Study material:
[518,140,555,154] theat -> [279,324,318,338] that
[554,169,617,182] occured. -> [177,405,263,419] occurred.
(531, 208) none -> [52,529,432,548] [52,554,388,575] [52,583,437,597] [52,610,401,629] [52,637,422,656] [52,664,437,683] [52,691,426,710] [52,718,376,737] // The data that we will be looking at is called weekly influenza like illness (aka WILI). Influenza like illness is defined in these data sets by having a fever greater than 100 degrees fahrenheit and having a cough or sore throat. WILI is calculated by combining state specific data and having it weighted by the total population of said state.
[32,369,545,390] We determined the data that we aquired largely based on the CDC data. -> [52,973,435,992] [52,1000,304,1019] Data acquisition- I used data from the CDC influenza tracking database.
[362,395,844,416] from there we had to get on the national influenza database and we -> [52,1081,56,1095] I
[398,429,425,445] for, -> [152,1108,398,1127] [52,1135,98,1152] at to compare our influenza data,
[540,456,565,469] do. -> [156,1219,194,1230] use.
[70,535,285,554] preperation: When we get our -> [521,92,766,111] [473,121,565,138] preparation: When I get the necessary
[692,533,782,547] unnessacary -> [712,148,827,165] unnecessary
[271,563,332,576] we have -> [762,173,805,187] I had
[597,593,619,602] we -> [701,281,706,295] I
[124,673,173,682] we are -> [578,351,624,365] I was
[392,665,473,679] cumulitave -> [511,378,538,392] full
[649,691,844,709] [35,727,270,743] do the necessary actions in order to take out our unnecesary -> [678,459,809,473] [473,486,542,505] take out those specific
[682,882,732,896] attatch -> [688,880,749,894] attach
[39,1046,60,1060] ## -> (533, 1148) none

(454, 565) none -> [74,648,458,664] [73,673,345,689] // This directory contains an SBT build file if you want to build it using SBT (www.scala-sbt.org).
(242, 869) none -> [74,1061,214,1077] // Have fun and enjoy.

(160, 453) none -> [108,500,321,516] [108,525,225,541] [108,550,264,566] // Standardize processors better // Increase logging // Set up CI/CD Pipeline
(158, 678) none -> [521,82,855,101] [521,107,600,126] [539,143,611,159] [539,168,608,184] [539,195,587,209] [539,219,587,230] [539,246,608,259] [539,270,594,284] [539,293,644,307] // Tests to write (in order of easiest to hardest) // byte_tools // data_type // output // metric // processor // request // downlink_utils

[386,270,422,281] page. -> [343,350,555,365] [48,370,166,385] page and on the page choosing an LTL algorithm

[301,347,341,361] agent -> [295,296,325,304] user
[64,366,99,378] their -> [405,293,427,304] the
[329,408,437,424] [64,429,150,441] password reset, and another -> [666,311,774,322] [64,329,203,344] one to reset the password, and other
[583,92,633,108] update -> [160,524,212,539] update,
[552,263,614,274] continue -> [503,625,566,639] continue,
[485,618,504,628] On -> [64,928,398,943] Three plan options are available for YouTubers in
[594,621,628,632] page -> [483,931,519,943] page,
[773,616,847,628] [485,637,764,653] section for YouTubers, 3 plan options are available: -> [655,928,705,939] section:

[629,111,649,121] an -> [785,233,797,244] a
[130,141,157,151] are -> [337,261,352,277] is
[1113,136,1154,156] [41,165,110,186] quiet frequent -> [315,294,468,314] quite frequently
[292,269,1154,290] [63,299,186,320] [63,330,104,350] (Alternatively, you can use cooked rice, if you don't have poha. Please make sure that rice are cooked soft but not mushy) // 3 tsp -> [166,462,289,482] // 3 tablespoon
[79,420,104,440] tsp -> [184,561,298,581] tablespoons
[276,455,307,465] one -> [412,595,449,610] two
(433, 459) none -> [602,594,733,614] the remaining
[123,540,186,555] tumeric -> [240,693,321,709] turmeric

Prompt:
Out of the listing above, reproduce exactly the lines from the one with "[362,395,844,416] from there" up to and including the one with "(242, 869) none".

Answer to this task:
[362,395,844,416] from there we had to get on the national influenza database and we -> [52,1081,56,1095] I
[398,429,425,445] for, -> [152,1108,398,1127] [52,1135,98,1152] at to compare our influenza data,
[540,456,565,469] do. -> [156,1219,194,1230] use.
[70,535,285,554] preperation: When we get our -> [521,92,766,111] [473,121,565,138] preparation: When I get the necessary
[692,533,782,547] unnessacary -> [712,148,827,165] unnecessary
[271,563,332,576] we have -> [762,173,805,187] I had
[597,593,619,602] we -> [701,281,706,295] I
[124,673,173,682] we are -> [578,351,624,365] I was
[392,665,473,679] cumulitave -> [511,378,538,392] full
[649,691,844,709] [35,727,270,743] do the necessary actions in order to take out our unnecesary -> [678,459,809,473] [473,486,542,505] take out those specific
[682,882,732,896] attatch -> [688,880,749,894] attach
[39,1046,60,1060] ## -> (533, 1148) none

(454, 565) none -> [74,648,458,664] [73,673,345,689] // This directory contains an SBT build file if you want to build it using SBT (www.scala-sbt.org).
(242, 869) none -> [74,1061,214,1077] // Have fun and enjoy.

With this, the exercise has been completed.